The captain survived the accident, as did his crew, but their pay was withheld for causing the accident. They should have been paid right up until the moment the boat slipped beneath the waves, but the employer disagreed. The case was eventually decided in favor of the sailors.

Now, acknowledging that there are differences between the labor laws of the State of Florida and our own, this little tale serves as an illustration of the havoc you could cause, and still be entitled to pay for time on the job. Like the labor statutes in Florida, the Canada Labour Code does not permit unauthorized deductions from wages, for any reason, under any circumstances, no how. Period.

The bottom line, says David Leroux, is that other than statutory deductions, an employer may not tamper with a person's pay cheque.

"If they wish to take something from the person's pay cheque, they have to have a signed authorization to do so, with specific amounts indicated," he says. Leroux is technical advisor on labor standards with the Client Education & Training Branch of Human Resources Development Canada's Labour Program.

Leroux says that unauthorized deductions continue to represent a significant number of the investigations undertaken by his department. In recent years, Labour Canada has been conducting an education and awareness campaign that's been successful in reducing the number of complaints, but there's still a way to go, he says.

This is where damage to the truck or damage to goods comes up, over and over again. The Code recognizes that employees are protected from having monies deducted from wages to pay for such damages, but as Leroux points out, authorized deductions are permitted. That assumes - under certain conditions - that some kind of an agreement has been arrived at between the employer and the employee, <it>without coercion</it>.

Meaning, "Sign this or you're fired" doesn't count as an agreement arrived at without coercion.

When an inspector is called in to investigate a claim, part of the investigation could revolve around how the agreement was arrived at. If it can be determined that some form of coercion or 'encouragement' was used, an inspector can still issue a payment order against the employer.

If an employer still feels that an employee owes money, for something other than a statutory deduction (such as Income Tax, CPP, E.I. etc.), or something the employee has authorized in advance, then the only route is civil action, such as small claims court.

The Canada Labour Code goes a long way in protecting your rights to be paid for work done, but it doesn't prohibit an employer from using some other legal means to right what may still be perceived as a wrong. So, you see, it can cut both ways.

Adding to the aforementioned complexity in the way drivers are paid is the "performance or safety bonus." Are bonuses part of the wage package, and subject to protection under the Code, or not? Leroux says bonuses are a bit of a gray zone, where each case must be considered on its own merit.

If a performance bonus were to start at say $1000, with amounts deducted as violations occur, could the employer 'deduct' $100 from your bonus for leaving a load lock on a loading dock, or for bending a bumper?

"In some cases, a bonus may be considered 'wages,' while at other times it would not," he says. "In the case where it is wages, it too would be protected from unauthorized deductions."

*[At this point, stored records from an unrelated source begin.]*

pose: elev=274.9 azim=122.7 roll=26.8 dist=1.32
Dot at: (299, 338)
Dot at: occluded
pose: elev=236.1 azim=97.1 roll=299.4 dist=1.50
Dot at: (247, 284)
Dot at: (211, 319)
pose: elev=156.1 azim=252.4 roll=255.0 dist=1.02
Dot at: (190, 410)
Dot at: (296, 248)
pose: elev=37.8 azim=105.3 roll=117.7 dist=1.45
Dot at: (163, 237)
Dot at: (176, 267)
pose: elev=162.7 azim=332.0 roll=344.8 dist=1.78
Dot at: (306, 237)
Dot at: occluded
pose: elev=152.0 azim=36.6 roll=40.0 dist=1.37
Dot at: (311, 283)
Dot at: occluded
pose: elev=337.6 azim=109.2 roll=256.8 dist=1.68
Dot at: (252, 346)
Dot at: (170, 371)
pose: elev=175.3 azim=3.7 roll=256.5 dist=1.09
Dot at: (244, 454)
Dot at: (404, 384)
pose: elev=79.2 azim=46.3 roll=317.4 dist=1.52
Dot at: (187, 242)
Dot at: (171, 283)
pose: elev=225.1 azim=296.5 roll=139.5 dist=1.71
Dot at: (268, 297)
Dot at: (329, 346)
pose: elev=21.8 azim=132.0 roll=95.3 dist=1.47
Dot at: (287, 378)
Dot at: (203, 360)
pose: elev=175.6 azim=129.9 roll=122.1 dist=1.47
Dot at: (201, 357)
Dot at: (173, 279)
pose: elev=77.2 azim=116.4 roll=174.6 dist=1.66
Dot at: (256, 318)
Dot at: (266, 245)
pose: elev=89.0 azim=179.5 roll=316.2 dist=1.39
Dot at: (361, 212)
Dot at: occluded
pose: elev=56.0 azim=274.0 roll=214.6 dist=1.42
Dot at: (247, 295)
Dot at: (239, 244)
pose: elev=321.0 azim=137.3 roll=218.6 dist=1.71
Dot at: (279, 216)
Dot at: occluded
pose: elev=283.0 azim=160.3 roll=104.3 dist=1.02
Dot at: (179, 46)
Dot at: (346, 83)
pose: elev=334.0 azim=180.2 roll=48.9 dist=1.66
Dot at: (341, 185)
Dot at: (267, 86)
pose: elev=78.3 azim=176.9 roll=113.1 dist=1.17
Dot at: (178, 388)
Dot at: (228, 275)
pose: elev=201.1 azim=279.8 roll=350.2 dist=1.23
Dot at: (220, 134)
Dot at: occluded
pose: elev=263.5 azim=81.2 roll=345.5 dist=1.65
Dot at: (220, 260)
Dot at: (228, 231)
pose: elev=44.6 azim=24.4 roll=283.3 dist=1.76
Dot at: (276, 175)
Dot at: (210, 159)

Watch this space in the future: Leroux is presently working on a document that will clarify the issue, and when he's finished, you'll see it here first.
Workers not covered by the Code, such as owner-operators, are not granted the same protection afforded to employees. The terms of the owner-operator contract are all that stand between you and an unfair deduction. But in the case of an owner-operator employing a driver, the owner-op would be considered an employer for the purposes of the Code, and subject to all the same obligations that any other employer would be, including the restrictions that prohibit arbitrary and unauthorized deductions from their employee's earnings.

The Fine Print
According to Leroux, another major bone of contention regarding payment of wages is determining the amount an employee is due for certain work performed. The trucking industry struggles under one of the most complex remuneration schemes in the land. With pay in various sectors based on percentages, miles traveled, hours waited, flat-rated items on a schedule, etc., it's seldom clear exactly what is owed to you on pay day.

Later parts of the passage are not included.